**PROBLEM REQUIREMENTS**: Take the data and return it in full. Change nothing.

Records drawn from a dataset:
════════════════

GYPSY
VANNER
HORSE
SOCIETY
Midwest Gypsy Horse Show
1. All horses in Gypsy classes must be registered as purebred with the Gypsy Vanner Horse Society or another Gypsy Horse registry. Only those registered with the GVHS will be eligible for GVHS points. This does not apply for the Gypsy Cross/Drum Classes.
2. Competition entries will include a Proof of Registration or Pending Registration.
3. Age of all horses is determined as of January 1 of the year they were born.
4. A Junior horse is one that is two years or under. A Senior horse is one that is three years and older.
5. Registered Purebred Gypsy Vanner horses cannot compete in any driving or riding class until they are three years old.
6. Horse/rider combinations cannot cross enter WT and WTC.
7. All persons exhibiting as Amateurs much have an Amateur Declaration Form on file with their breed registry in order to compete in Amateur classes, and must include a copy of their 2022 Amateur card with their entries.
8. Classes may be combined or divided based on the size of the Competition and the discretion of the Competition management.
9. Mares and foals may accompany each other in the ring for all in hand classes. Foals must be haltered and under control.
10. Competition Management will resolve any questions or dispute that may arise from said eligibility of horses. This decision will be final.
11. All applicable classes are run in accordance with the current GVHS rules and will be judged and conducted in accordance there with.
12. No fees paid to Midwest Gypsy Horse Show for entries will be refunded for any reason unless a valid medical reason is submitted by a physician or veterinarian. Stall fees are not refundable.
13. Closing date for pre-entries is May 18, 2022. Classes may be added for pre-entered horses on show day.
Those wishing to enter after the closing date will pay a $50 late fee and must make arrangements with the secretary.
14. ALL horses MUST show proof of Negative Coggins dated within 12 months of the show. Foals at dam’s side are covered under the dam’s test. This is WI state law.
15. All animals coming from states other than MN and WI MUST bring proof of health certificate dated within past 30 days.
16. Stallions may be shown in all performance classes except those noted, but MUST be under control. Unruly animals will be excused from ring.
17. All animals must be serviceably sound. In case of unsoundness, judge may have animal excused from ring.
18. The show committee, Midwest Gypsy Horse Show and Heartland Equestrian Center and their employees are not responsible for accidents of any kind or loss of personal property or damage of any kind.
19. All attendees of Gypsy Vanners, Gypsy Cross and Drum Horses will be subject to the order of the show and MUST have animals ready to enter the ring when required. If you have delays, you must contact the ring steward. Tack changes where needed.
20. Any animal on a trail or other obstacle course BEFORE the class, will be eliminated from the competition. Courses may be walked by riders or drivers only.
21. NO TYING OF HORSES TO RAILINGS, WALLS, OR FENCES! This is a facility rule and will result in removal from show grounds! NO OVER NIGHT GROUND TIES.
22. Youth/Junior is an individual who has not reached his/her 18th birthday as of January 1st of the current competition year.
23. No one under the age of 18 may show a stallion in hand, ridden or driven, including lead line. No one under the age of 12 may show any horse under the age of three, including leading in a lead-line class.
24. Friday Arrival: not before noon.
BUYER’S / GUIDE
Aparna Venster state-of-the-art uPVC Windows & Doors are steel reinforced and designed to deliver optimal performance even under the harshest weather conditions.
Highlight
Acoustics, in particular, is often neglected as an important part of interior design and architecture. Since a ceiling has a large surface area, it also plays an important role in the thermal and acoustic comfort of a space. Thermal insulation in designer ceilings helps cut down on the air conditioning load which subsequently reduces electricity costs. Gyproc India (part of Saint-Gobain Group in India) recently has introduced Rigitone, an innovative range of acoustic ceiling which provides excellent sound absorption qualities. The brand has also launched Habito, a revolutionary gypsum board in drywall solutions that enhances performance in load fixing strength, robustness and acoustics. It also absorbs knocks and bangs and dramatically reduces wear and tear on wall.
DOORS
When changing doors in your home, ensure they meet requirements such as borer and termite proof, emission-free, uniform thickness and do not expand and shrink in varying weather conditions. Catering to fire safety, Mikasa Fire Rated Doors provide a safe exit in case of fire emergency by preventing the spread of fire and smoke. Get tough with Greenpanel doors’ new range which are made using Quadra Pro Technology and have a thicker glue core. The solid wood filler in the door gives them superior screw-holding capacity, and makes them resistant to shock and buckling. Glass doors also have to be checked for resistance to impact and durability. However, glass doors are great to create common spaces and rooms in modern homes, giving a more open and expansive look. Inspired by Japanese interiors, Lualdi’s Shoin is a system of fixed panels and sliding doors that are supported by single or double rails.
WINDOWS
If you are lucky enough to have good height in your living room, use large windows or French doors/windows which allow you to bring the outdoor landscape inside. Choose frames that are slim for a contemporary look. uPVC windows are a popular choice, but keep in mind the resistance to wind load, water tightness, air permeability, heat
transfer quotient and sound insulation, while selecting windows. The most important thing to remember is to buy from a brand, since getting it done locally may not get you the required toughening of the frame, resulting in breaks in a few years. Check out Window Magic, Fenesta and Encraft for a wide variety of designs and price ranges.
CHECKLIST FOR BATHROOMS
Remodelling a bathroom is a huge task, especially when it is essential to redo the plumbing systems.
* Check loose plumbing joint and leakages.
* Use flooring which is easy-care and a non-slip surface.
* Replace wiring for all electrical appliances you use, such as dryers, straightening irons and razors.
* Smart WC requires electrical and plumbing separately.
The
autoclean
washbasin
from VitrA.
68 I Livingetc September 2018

════════════════

**YOUR RESPONSE**:
GYPSY
VANNER
HORSE
SOCIETY
Midwest Gypsy Horse Show
1. All horses in Gypsy classes must be registered as purebred with the Gypsy Vanner Horse Society or another Gypsy Horse registry. Only those registered with the GVHS will be eligible for GVHS points. This does not apply for the Gypsy Cross/Drum Classes.
2. Competition entries will include a Proof of Registration or Pending Registration.
3. Age of all horses is determined as of January 1 of the year they were born.
4. A Junior horse is one that is two years or under. A Senior horse is one that is three years and older.
5. Registered Purebred Gypsy Vanner horses cannot compete in any driving or riding class until they are three years old.
6. Horse/rider combinations cannot cross enter WT and WTC.
7. All persons exhibiting as Amateurs much have an Amateur Declaration Form on file with their breed registry in order to compete in Amateur classes, and must include a copy of their 2022 Amateur card with their entries.
8. Classes may be combined or divided based on the size of the Competition and the discretion of the Competition management.
9. Mares and foals may accompany each other in the ring for all in hand classes. Foals must be haltered and under control.
10. Competition Management will resolve any questions or dispute that may arise from said eligibility of horses. This decision will be final.
11. All applicable classes are run in accordance with the current GVHS rules and will be judged and conducted in accordance there with.
12. No fees paid to Midwest Gypsy Horse Show for entries will be refunded for any reason unless a valid medical reason is submitted by a physician or veterinarian. Stall fees are not refundable.
13. Closing date for pre-entries is May 18, 2022. Classes may be added for pre-entered horses on show day.
Those wishing to enter after the closing date will pay a $50 late fee and must make arrangements with the secretary.
14. ALL horses MUST show proof of Negative Coggins dated within 12 months of the show. Foals at dam’s side are covered under the dam’s test. This is WI state law.
15. All animals coming from states other than MN and WI MUST bring proof of health certificate dated within past 30 days.
16. Stallions may be shown in all performance classes except those noted, but MUST be under control. Unruly animals will be excused from ring.
17. All animals must be serviceably sound. In case of unsoundness, judge may have animal excused from ring.
18. The show committee, Midwest Gypsy Horse Show and Heartland Equestrian Center and their employees are not responsible for accidents of any kind or loss of personal property or damage of any kind.
19. All attendees of Gypsy Vanners, Gypsy Cross and Drum Horses will be subject to the order of the show and MUST have animals ready to enter the ring when required. If you have delays, you must contact the ring steward. Tack changes where needed.
20. Any animal on a trail or other obstacle course BEFORE the class, will be eliminated from the competition. Courses may be walked by riders or drivers only.
21. NO TYING OF HORSES TO RAILINGS, WALLS, OR FENCES! This is a facility rule and will result in removal from show grounds! NO OVER NIGHT GROUND TIES.
22. Youth/Junior is an individual who has not reached his/her 18th birthday as of January 1st of the current competition year.
23. No one under the age of 18 may show a stallion in hand, ridden or driven, including lead line. No one under the age of 12 may show any horse under the age of three, including leading in a lead-line class.
24. Friday Arrival: not before noon.
BUYER’S / GUIDE
Aparna Venster state-of-the-art uPVC Windows & Doors are steel reinforced and designed to deliver optimal performance even under the harshest weather conditions.
Highlight
Acoustics, in particular, is often neglected as an important part of interior design and architecture. Since a ceiling has a large surface area, it also plays an important role in the thermal and acoustic comfort of a space. Thermal insulation in designer ceilings helps cut down on the air conditioning load which subsequently reduces electricity costs. Gyproc India (part of Saint-Gobain Group in India) recently has introduced Rigitone, an innovative range of acoustic ceiling which provides excellent sound absorption qualities. The brand has also launched Habito, a revolutionary gypsum board in drywall solutions that enhances performance in load fixing strength, robustness and acoustics. It also absorbs knocks and bangs and dramatically reduces wear and tear on wall.
DOORS
When changing doors in your home, ensure they meet requirements such as borer and termite proof, emission-free, uniform thickness and do not expand and shrink in varying weather conditions. Catering to fire safety, Mikasa Fire Rated Doors provide a safe exit in case of fire emergency by preventing the spread of fire and smoke. Get tough with Greenpanel doors’ new range which are made using Quadra Pro Technology and have a thicker glue core. The solid wood filler in the door gives them superior screw-holding capacity, and makes them resistant to shock and buckling. Glass doors also have to be checked for resistance to impact and durability. However, glass doors are great to create common spaces and rooms in modern homes, giving a more open and expansive look. Inspired by Japanese interiors, Lualdi’s Shoin is a system of fixed panels and sliding doors that are supported by single or double rails.
WINDOWS
If you are lucky enough to have good height in your living room, use large windows or French doors/windows which allow you to bring the outdoor landscape inside. Choose frames that are slim for a contemporary look. uPVC windows are a popular choice, but keep in mind the resistance to wind load, water tightness, air permeability, heat
transfer quotient and sound insulation, while selecting windows. The most important thing to remember is to buy from a brand, since getting it done locally may not get you the required toughening of the frame, resulting in breaks in a few years. Check out Window Magic, Fenesta and Encraft for a wide variety of designs and price ranges.
CHECKLIST FOR BATHROOMS
Remodelling a bathroom is a huge task, especially when it is essential to redo the plumbing systems.
* Check loose plumbing joint and leakages.
* Use flooring which is easy-care and a non-slip surface.
* Replace wiring for all electrical appliances you use, such as dryers, straightening irons and razors.
* Smart WC requires electrical and plumbing separately.
The
autoclean
washbasin
from VitrA.
68 I Livingetc September 2018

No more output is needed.